* _About this exercise_: Please return only the lines from the one holding "of human squamous" through the one holding "image of immunohistochemistry", exactly as they appear in the records below, both ends included.

* _Material for the task_:
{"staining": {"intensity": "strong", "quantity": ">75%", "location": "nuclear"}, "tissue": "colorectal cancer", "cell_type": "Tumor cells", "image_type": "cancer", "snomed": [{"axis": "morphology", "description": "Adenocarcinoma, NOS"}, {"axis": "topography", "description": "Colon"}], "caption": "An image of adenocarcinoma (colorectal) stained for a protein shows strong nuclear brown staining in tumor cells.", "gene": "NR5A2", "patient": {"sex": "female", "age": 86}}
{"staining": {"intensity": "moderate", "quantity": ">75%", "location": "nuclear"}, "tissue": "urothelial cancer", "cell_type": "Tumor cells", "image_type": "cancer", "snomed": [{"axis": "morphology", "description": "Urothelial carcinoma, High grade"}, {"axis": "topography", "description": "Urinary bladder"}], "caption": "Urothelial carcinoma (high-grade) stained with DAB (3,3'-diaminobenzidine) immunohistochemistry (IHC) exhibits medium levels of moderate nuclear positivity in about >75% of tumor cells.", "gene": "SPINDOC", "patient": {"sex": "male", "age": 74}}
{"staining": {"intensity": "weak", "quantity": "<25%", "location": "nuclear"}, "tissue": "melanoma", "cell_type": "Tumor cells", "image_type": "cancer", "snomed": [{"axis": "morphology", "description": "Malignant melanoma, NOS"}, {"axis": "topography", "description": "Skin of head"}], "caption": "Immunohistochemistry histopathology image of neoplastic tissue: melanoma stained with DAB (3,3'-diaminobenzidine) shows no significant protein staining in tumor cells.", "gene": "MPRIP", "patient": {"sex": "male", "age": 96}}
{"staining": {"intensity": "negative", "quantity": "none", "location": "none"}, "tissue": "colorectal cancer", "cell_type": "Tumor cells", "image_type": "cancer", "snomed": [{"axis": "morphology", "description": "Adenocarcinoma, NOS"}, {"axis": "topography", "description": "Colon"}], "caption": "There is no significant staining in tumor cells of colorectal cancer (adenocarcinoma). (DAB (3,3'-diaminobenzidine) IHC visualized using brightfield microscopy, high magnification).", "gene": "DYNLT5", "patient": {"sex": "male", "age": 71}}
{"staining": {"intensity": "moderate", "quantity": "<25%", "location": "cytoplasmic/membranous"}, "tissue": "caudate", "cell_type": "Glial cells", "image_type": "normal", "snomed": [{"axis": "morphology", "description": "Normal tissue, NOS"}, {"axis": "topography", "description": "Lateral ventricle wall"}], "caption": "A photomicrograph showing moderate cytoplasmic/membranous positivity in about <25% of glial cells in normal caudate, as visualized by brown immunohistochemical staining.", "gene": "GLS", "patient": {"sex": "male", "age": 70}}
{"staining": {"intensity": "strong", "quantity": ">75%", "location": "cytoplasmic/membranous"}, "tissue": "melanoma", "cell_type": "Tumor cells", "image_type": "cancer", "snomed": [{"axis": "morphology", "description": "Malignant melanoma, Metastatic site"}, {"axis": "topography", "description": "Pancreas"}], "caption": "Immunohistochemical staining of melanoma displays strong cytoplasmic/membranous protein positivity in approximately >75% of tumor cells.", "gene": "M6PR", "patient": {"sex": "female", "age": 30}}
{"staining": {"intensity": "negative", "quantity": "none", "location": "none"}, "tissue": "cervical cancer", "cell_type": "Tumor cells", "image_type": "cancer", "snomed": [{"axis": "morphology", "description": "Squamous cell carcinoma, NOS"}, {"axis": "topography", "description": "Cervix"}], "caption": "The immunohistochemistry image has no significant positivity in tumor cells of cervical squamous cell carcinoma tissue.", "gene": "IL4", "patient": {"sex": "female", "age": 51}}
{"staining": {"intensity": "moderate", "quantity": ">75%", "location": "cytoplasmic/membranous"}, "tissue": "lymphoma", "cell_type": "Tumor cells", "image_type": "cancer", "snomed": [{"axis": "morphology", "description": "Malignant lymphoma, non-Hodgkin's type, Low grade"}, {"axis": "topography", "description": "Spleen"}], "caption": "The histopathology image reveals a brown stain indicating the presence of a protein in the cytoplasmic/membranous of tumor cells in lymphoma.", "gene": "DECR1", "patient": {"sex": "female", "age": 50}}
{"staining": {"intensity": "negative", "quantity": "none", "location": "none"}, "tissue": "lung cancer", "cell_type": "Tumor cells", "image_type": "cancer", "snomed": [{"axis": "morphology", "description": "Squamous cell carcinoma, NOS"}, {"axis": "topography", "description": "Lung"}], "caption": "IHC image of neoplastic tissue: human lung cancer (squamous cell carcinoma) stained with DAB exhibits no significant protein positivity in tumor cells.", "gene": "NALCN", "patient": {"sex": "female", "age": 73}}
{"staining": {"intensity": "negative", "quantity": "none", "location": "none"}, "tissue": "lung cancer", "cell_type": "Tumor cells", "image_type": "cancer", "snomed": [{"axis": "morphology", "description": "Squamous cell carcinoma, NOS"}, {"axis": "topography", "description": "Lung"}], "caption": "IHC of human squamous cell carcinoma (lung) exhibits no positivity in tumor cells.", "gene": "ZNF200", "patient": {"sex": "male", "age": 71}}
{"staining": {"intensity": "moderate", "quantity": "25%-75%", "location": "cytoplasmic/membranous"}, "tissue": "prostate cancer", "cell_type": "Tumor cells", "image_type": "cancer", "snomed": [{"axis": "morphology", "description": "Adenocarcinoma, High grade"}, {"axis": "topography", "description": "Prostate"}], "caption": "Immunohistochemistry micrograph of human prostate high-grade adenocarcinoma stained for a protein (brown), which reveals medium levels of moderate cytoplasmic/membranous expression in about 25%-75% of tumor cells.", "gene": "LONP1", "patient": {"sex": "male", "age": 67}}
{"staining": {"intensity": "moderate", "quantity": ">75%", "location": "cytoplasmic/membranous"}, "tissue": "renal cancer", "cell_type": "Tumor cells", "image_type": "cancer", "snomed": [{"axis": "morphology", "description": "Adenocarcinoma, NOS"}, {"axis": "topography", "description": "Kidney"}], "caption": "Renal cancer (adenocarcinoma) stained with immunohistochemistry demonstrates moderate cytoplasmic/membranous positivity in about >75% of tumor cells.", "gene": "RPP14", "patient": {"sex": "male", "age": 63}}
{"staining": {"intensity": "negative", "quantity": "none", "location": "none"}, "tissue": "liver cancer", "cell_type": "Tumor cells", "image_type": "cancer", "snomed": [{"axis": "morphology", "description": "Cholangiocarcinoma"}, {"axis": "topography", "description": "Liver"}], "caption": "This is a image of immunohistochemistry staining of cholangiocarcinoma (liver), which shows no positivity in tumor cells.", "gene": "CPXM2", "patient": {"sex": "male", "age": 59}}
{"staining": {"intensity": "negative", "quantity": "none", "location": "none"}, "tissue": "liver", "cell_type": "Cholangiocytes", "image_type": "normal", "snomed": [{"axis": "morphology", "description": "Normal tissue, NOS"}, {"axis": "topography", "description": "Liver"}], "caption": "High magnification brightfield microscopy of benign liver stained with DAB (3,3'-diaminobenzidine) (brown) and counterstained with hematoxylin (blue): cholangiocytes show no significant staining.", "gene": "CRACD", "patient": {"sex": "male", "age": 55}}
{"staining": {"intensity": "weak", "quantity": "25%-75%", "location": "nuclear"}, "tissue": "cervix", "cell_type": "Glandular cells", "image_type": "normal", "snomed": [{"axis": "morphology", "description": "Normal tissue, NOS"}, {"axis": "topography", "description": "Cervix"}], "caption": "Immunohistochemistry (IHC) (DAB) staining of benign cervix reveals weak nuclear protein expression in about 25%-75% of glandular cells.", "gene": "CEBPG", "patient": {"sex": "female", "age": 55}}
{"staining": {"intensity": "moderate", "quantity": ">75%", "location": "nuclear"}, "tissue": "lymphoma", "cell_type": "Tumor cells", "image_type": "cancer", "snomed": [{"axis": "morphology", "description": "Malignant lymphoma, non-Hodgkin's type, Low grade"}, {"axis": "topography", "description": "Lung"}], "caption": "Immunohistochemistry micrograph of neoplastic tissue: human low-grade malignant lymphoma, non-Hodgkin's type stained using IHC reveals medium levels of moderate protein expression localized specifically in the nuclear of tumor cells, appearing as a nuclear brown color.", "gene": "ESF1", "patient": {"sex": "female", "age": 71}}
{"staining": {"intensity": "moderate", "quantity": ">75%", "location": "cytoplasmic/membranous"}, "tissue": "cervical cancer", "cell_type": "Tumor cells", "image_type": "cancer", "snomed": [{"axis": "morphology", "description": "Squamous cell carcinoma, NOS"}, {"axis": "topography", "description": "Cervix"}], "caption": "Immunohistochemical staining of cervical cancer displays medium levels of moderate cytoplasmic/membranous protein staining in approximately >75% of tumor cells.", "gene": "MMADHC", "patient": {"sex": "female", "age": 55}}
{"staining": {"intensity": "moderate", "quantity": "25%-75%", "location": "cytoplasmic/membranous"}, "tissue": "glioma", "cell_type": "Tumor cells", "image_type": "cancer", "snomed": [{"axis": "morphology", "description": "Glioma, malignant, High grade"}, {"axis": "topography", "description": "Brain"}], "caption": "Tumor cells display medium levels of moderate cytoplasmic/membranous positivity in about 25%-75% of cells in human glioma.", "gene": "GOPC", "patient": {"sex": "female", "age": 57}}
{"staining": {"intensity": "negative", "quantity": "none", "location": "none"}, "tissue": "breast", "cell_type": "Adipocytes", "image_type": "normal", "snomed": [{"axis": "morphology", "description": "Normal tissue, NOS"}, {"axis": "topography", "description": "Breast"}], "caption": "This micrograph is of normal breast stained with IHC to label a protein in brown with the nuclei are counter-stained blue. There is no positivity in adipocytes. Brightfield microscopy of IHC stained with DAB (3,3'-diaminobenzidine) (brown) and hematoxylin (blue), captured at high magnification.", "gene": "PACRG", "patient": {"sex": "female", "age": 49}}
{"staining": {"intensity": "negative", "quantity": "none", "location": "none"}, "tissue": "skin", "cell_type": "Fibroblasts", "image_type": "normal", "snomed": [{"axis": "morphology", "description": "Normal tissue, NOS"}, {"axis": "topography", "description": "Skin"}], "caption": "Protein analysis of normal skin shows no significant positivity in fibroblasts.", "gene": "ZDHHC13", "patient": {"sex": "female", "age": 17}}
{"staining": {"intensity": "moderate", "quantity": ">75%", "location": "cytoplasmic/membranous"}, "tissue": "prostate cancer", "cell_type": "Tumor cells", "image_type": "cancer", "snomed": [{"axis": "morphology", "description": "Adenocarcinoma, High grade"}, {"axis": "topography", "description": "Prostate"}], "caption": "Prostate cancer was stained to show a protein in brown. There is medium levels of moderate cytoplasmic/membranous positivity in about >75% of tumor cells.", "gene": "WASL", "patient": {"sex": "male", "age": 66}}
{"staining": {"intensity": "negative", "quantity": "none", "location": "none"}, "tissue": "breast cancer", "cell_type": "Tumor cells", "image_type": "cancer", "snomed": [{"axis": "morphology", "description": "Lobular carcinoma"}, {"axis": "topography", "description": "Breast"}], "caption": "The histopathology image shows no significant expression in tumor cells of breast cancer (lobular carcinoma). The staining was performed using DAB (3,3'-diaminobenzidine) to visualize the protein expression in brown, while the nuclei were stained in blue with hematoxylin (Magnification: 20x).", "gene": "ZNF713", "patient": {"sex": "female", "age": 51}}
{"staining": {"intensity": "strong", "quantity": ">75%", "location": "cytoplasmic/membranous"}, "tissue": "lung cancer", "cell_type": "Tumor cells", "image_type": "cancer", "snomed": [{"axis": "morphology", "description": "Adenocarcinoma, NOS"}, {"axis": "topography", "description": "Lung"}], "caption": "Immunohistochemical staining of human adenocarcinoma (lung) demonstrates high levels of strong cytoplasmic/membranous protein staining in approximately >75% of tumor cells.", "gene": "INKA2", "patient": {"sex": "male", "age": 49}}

* _Answer section_:
{"staining": {"intensity": "negative", "quantity": "none", "location": "none"}, "tissue": "lung cancer", "cell_type": "Tumor cells", "image_type": "cancer", "snomed": [{"axis": "morphology", "description": "Squamous cell carcinoma, NOS"}, {"axis": "topography", "description": "Lung"}], "caption": "IHC of human squamous cell carcinoma (lung) exhibits no positivity in tumor cells.", "gene": "ZNF200", "patient": {"sex": "male", "age": 71}}
{"staining": {"intensity": "moderate", "quantity": "25%-75%", "location": "cytoplasmic/membranous"}, "tissue": "prostate cancer", "cell_type": "Tumor cells", "image_type": "cancer", "snomed": [{"axis": "morphology", "description": "Adenocarcinoma, High grade"}, {"axis": "topography", "description": "Prostate"}], "caption": "Immunohistochemistry micrograph of human prostate high-grade adenocarcinoma stained for a protein (brown), which reveals medium levels of moderate cytoplasmic/membranous expression in about 25%-75% of tumor cells.", "gene": "LONP1", "patient": {"sex": "male", "age": 67}}
{"staining": {"intensity": "moderate", "quantity": ">75%", "location": "cytoplasmic/membranous"}, "tissue": "renal cancer", "cell_type": "Tumor cells", "image_type": "cancer", "snomed": [{"axis": "morphology", "description": "Adenocarcinoma, NOS"}, {"axis": "topography", "description": "Kidney"}], "caption": "Renal cancer (adenocarcinoma) stained with immunohistochemistry demonstrates moderate cytoplasmic/membranous positivity in about >75% of tumor cells.", "gene": "RPP14", "patient": {"sex": "male", "age": 63}}
{"staining": {"intensity": "negative", "quantity": "none", "location": "none"}, "tissue": "liver cancer", "cell_type": "Tumor cells", "image_type": "cancer", "snomed": [{"axis": "morphology", "description": "Cholangiocarcinoma"}, {"axis": "topography", "description": "Liver"}], "caption": "This is a image of immunohistochemistry staining of cholangiocarcinoma (liver), which shows no positivity in tumor cells.", "gene": "CPXM2", "patient": {"sex": "male", "age": 59}}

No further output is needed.